A set of Swift libraries for parsing, inspecting, generating, and transforming Swift source code. - swift-syntax/ParserRecovery.md at main · apple/swift-syntax

GitHub

Show thread

mirabilos Nov 27, 2022

@eniko @dgregor79 @thephd oooh interesting. I fear this works better for languages structured like C than like Korn Shell though, right?

Show thread

Doug Gregor Nov 27, 2022

@mirabilos @eniko @thephd C is tricky because it’s ambiguous without doing name lookup, but beyond that—I think this works as long as you have a grammar to work with. Swift needs a bit of look ahead to resolve ambiguities, and that works fine

Show thread

mirabilos Nov 27, 2022

@dgregor79 @eniko @thephd yeah, for shell, even just POSIX shell, grammar is… a thing.

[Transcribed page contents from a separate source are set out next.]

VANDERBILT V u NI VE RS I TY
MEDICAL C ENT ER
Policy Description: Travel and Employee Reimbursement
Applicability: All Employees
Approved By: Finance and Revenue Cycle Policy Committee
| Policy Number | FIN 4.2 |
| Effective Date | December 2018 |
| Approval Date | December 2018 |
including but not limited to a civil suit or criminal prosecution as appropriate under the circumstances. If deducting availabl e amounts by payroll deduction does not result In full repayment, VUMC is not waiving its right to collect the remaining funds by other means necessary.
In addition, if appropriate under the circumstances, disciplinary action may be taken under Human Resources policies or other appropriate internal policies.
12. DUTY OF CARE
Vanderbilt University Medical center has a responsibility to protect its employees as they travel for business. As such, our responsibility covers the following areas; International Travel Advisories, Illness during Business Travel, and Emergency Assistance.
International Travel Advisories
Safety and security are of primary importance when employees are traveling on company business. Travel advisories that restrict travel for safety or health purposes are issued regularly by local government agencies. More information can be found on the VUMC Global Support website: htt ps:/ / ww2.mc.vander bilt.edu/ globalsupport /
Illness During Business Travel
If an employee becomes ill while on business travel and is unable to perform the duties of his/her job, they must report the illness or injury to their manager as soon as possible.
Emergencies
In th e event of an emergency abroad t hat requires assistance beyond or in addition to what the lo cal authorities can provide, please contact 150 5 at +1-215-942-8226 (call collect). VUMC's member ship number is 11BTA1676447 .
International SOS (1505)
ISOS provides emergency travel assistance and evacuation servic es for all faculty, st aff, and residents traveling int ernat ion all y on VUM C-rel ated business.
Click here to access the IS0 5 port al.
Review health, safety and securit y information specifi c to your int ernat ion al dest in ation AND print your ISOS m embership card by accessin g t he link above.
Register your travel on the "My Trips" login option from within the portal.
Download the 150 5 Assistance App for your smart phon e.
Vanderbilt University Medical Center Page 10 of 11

Some things parse very differently depending on context.

Show thread

Paul Cantrell Nov 27, 2022

@dgregor79 I had not seen this. This is magnificent.

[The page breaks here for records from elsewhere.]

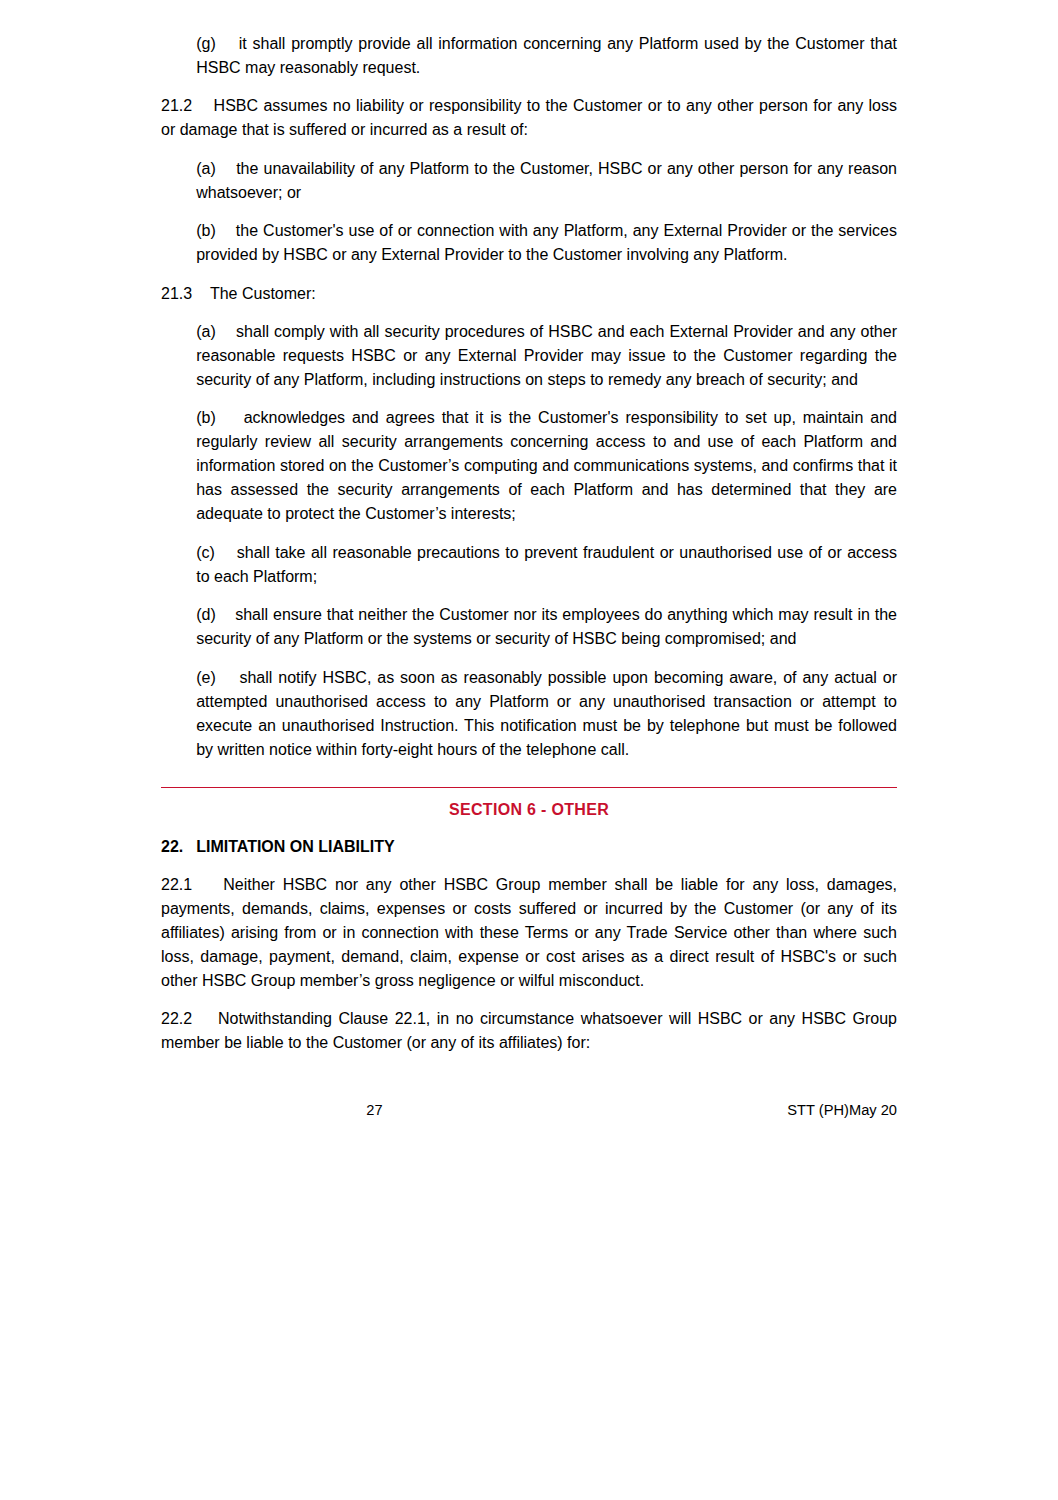(g) it shall promptly provide all information concerning any Platform used by the Customer that HSBC may reasonably request.
21.2 HSBC assumes no liability or responsibility to the Customer or to any other person for any loss or damage that is suffered or incurred as a result of:
(a) the unavailability of any Platform to the Customer, HSBC or any other person for any reason whatsoever; or
(b) the Customer's use of or connection with any Platform, any External Provider or the services provided by HSBC or any External Provider to the Customer involving any Platform.
21.3 The Customer:
(a) shall comply with all security procedures of HSBC and each External Provider and any other reasonable requests HSBC or any External Provider may issue to the Customer regarding the security of any Platform, including instructions on steps to remedy any breach of security; and
(b) acknowledges and agrees that it is the Customer's responsibility to set up, maintain and regularly review all security arrangements concerning access to and use of each Platform and information stored on the Customer’s computing and communications systems, and confirms that it has assessed the security arrangements of each Platform and has determined that they are adequate to protect the Customer’s interests;
(c) shall take all reasonable precautions to prevent fraudulent or unauthorised use of or access to each Platform;
(d) shall ensure that neither the Customer nor its employees do anything which may result in the security of any Platform or the systems or security of HSBC being compromised; and
(e) shall notify HSBC, as soon as reasonably possible upon becoming aware, of any actual or attempted unauthorised access to any Platform or any unauthorised transaction or attempt to execute an unauthorised Instruction. This notification must be by telephone but must be followed by written notice within forty-eight hours of the telephone call.
SECTION 6 - OTHER
22. LIMITATION ON LIABILITY
22.1 Neither HSBC nor any other HSBC Group member shall be liable for any loss, damages, payments, demands, claims, expenses or costs suffered or incurred by the Customer (or any of its affiliates) arising from or in connection with these Terms or any Trade Service other than where such loss, damage, payment, demand, claim, expense or cost arises as a direct result of HSBC's or such other HSBC Group member’s gross negligence or wilful misconduct.
22.2 Notwithstanding Clause 22.1, in no circumstance whatsoever will HSBC or any HSBC Group member be liable to the Customer (or any of its affiliates) for:
27 STT (PH)May 20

Is there any thought of splitting the parser primitives into a separate library? I assume much more maintenance than the team cares to take on, but seems like it could be an amazing resource for other projects.

Show thread

Doug Gregor Nov 27, 2022

@inthehands we haven’t seriously considered it, no. To make it reusable, I think we’d want to separate out the part that generates a syntax tree from a grammar (tons of code gen), and then factor out the parser primitives. It’s a lot of work and we’re not really motivated to do it, not because it’s a bad idea (it would be very cool), but because of the opportunity cost. We’d much rather spend our time building more tooling pieces on top of the new parser and integrate them with the main compiler

Show thread

Paul Cantrell Nov 27, 2022

@dgregor79 Fair, and as expected. And I would totally volunteer to do the library extraction if I didn’t have a family or a job.

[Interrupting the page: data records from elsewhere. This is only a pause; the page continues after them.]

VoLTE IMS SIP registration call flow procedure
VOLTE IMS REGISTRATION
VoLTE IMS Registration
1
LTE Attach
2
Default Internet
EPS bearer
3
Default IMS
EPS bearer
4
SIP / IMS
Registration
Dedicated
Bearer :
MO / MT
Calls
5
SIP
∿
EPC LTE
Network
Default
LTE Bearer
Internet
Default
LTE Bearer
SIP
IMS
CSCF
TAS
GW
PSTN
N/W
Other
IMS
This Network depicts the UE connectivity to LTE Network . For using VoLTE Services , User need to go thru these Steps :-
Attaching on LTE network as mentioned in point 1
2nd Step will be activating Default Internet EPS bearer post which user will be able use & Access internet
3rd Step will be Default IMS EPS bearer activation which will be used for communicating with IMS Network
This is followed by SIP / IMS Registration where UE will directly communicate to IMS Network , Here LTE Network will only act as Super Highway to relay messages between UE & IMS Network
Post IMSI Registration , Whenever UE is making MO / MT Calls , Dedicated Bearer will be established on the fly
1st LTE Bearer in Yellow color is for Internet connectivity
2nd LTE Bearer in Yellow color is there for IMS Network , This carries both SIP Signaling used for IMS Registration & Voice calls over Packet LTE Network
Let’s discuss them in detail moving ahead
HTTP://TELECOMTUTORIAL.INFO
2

Always love these windows into the work you all are doing.

Show thread

Eniko (moved ➡ gamedev.place)Nov 27, 2022

@dgregor79 @thephd ohh i'll have to check this out

Show thread

Peter Sommerlad Nov 27, 2022

@eniko try with an lalr(1) parser generator. my diploma thesis project from 1989 using yacc was about 50% error rules

Show thread

Miguel de Icaza ᯅ🍉Nov 27, 2022

@PeterSommerlad @eniko I originally struggled with error rules and Yaccob in Mono’s C# compiler, but once I got a hang of it, it was both a pleasure to use, but also I used the idioms to implement the REPL intelligence and the old IDE intellicode.

Show thread

Miguel de Icaza ᯅ🍉Nov 27, 2022

@PeterSommerlad @eniko typo, not yaccob- yacc

Show thread

Jules Jacobs Nov 27, 2022

@eniko Maybe I'm suffering from Stockholm syndrome with Coq, but I've started to like that the compiler completely stops at the first error. I think the key thing that makes it work for Coq is that it can completely processes declarations one-by-one, including parsing and type checking, before going to the next declaration.